The National Center for Supercomputing Applications (NCSA) has selected Linux as the operating system for the multi-petaflop IBM POWER7-based Blue Waters supercomputer that will come online in 2011.

Staff at NCSA and IBM evaluated both the open-source Linux and IBM’s AIX as potential operating systems for Blue Waters, extensively testing both on identical hardware at large scale. SARA Computing and Networking Services in the Netherlands and the U.S. National Center for Atmospheric Research (NCAR) shared their experiences and provided access to their large IBM POWER6 systems, both with more than 3,300 cores and both using Infiniband interconnects. Both ran IBM’s full HPC Software stack and used the GPFS file system. SARA’s system uses Linux, while NCAR uses AIX.

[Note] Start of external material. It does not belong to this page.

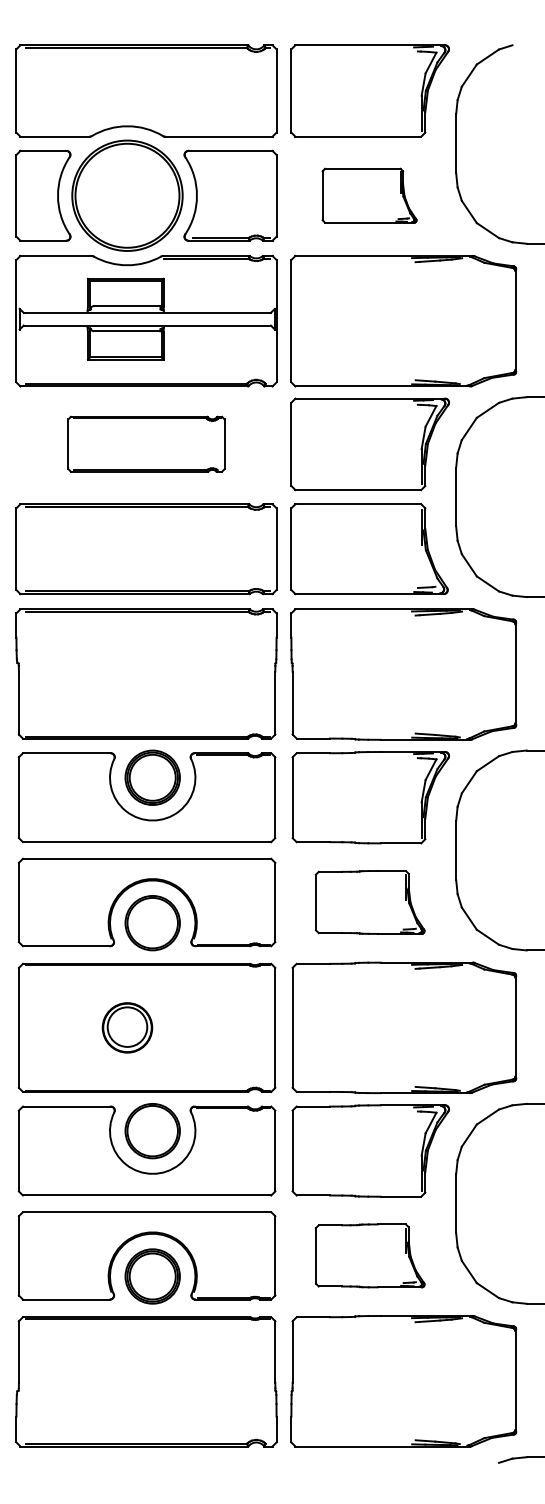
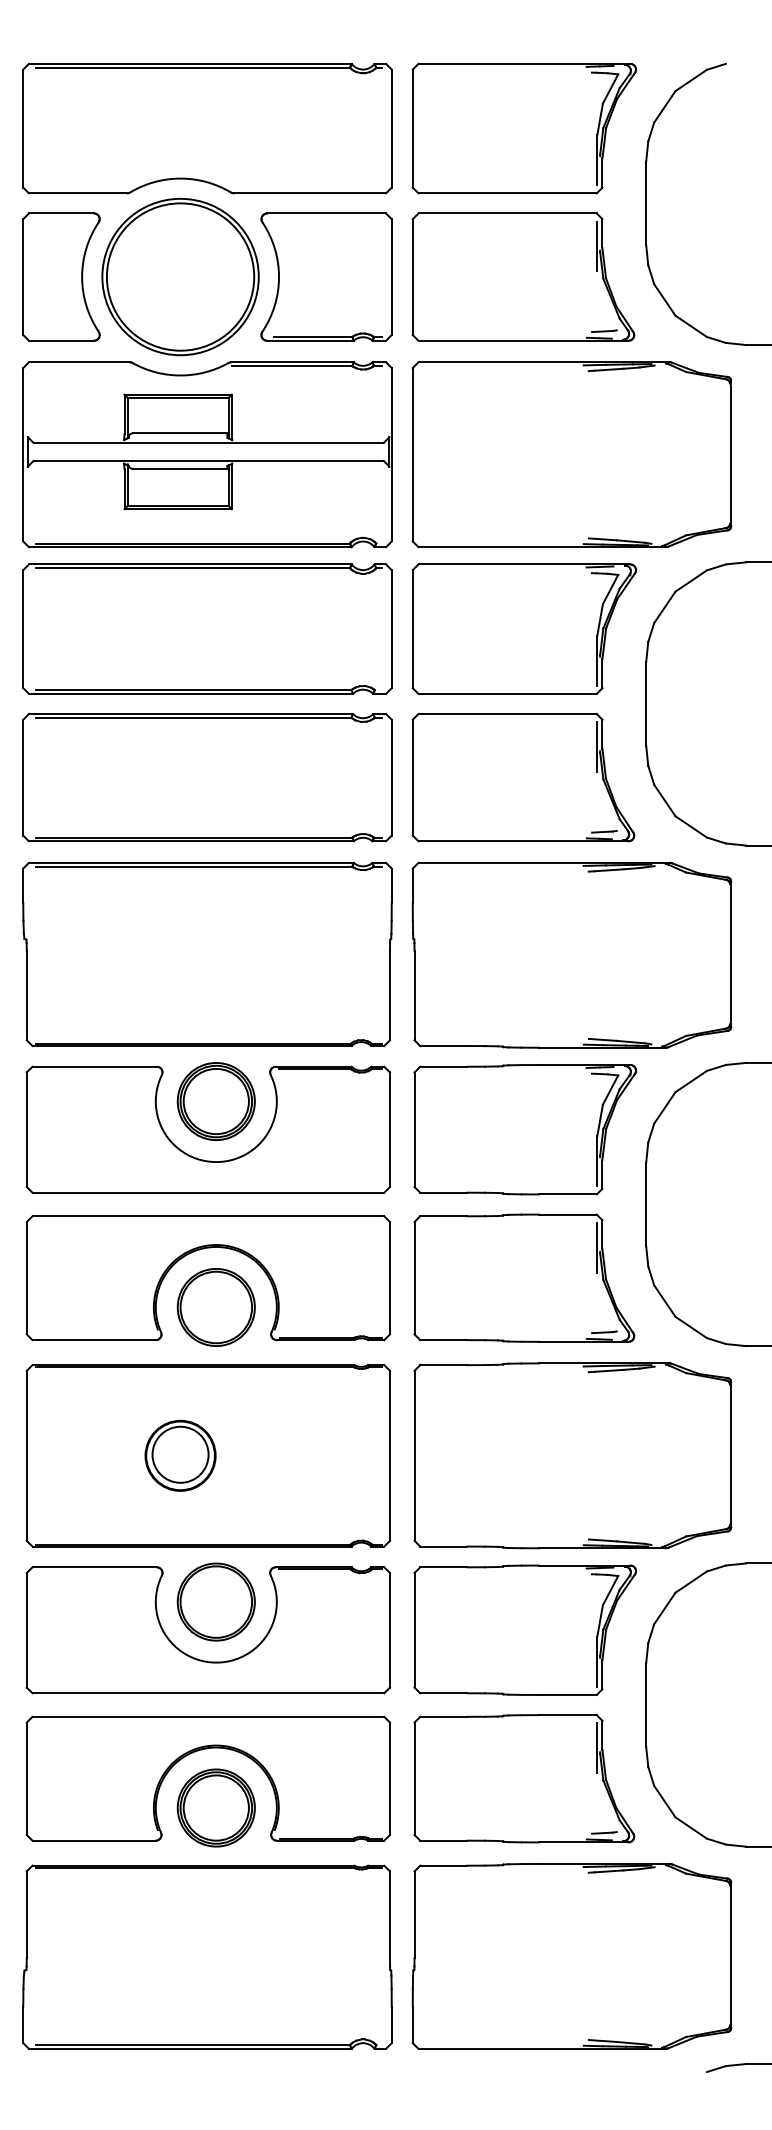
part: (369, 195) -> (523, 276), size x1.67
part: (146, 443) -> (207, 628), size x1.67
part: (370, 902) -> (524, 1277), size x1.43
part: (370, 1255) -> (524, 1778), size x1.43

More than 160 features and functions were reviewed, including features for reliability, use of unique hardware features, performance monitoring, accounting, file systems, resource management, memory management, security, programming environments and OS resource use. Because Blue Waters will not enter full service until 2011, and will continue to operate for at least five years, the evaluation took into account the road map of future features for each operating system.

“We looked at the features that will be part of each OS in 2011, not just the features available today,” said Blue Waters deputy project director William Kramer.

NCSA also conducted multiple application performance tests, including MILC, PARATEC, four of the NAS Parallel Benchmarks (Fast Fourier Transform, Conjugate Gradient, Lower-Upper symmetric Gauss-Seidel, and MultiGrid) for Class B and Class D problem sizes, HPC Challenge Benchmarks, and parallel 3D Fast Fourier Transform tests.

The team also used an AIX POWER6/Infiniband system at the European Center for Medium-Range Weather Forecasting (ECMWF) to study jitter, the amount of application interference caused by OS functions, which can limit an application’s ability to run efficiently at large scale.

“We determined that either OS could ably meet the requirements for Blue Waters and serve the science and engineering research community,” Kramer said. “Linux offered some additional advantages, such as being somewhat more familiar to the research community and offering the potential for NCSA to more directly participate in enhancing the OS.”

The collaborators plan to publish the OS performance results for both Linux and AIX.

Blue Waters is based on the most advanced technologies under development at IBM, which are embodied in the PERCS (Productive, Easy-to-use, Reliable Computing System) system design. The development of PERCS is supported by the Defense Advanced Research Projects Agency (DARPA) High Productivity Computing Systems (HPCS) program.

Under HPCS, IBM has produced capabilities for both AIX and Linux HPC deployments. DARPA and IBM have also selected Linux for the IBM PERCS prototype.